Stated goal:
Copy out the whole passage on the history of the Lumbee tribe below word for word.
----- Selected text -----
In building the one- and two-bedroom apartments -- some of whose residents have never before had reliable heat or indoor plumbing -- the tribe itself has come a mighty long ways.
According to histories compiled by the Lumbee Regional Development Association and the Lumbee Tribal Council, the Lumbee are the largest non-reservation tribe in the United States and ninth-largest in the country. Present-day Lumbee are descended mainly from Cheraw and related Siouan-speaking groups that have lived in what is now Robeson County since at least 1724.
In 1835, North Carolina legislators amended the state constitution, rescinding the citizenship rights of Native Americans and free blacks. After the Civil War, those rights were reinstated. In 1885, the legislature recognized the Indians of Robeson County as Croatan and, two years later, established the Croatan Indian Normal School, which today is the University of North Carolina at Pembroke.
In 1911, the General Assembly changed the tribe's name to Indians of Robeson County. In 1952, tribal members voted to change the name again, to Lumbee, after the Lumber River, which runs through their homeland. The state legislature voted to refer to the tribe by that name in 1953.
The Lumbee were officially recognized by the U.S. government in 1956, but because of fears of funding shortfalls, language was added to the bill to exclude the tribe from programs and funding administered by the federal Bureau of Indian Affairs.
----- Extracted records -----
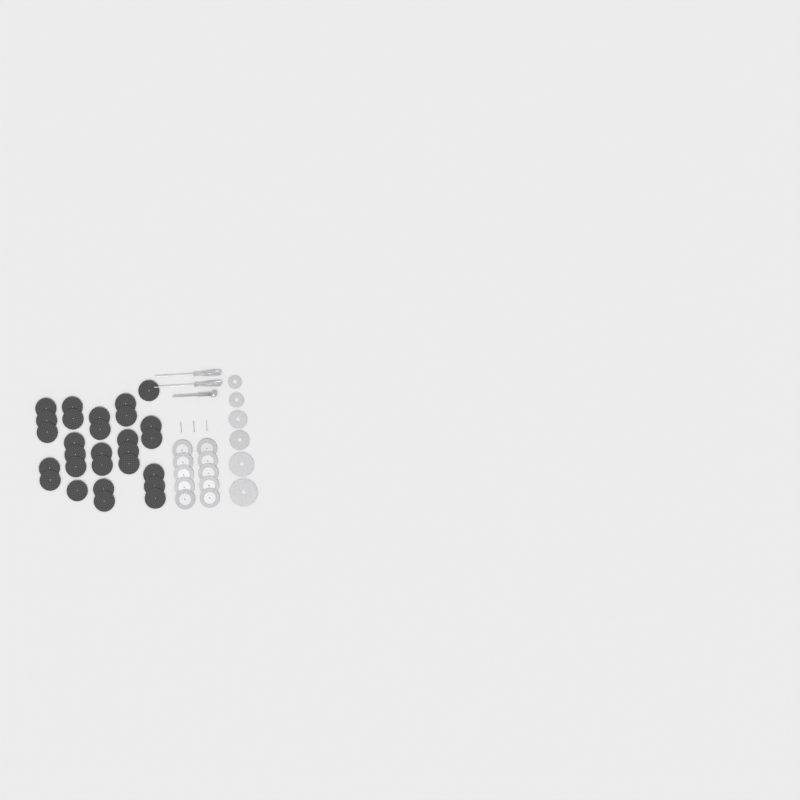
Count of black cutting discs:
-----
----- Extracted records -----
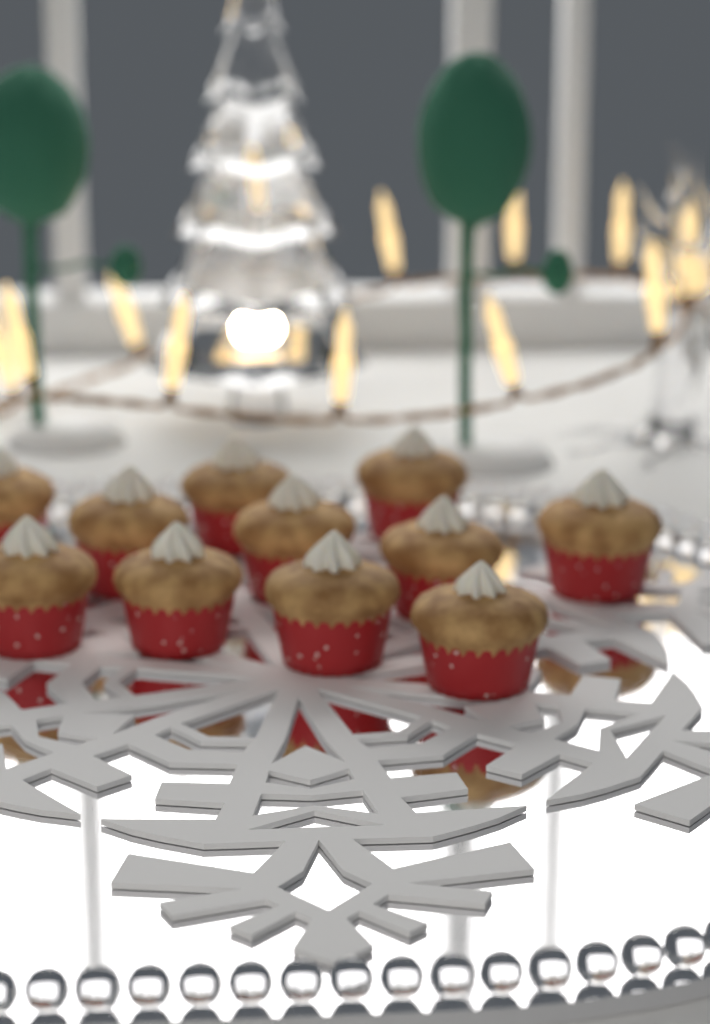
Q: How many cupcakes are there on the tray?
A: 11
-----
Response to this exercise:
In building the one- and two-bedroom apartments -- some of whose residents have never before had reliable heat or indoor plumbing -- the tribe itself has come a mighty long ways.
According to histories compiled by the Lumbee Regional Development Association and the Lumbee Tribal Council, the Lumbee are the largest non-reservation tribe in the United States and ninth-largest in the country. Present-day Lumbee are descended mainly from Cheraw and related Siouan-speaking groups that have lived in what is now Robeson County since at least 1724.
In 1835, North Carolina legislators amended the state constitution, rescinding the citizenship rights of Native Americans and free blacks. After the Civil War, those rights were reinstated. In 1885, the legislature recognized the Indians of Robeson County as Croatan and, two years later, established the Croatan Indian Normal School, which today is the University of North Carolina at Pembroke.
In 1911, the General Assembly changed the tribe's name to Indians of Robeson County. In 1952, tribal members voted to change the name again, to Lumbee, after the Lumber River, which runs through their homeland. The state legislature voted to refer to the tribe by that name in 1953.
The Lumbee were officially recognized by the U.S. government in 1956, but because of fears of funding shortfalls, language was added to the bill to exclude the tribe from programs and funding administered by the federal Bureau of Indian Affairs.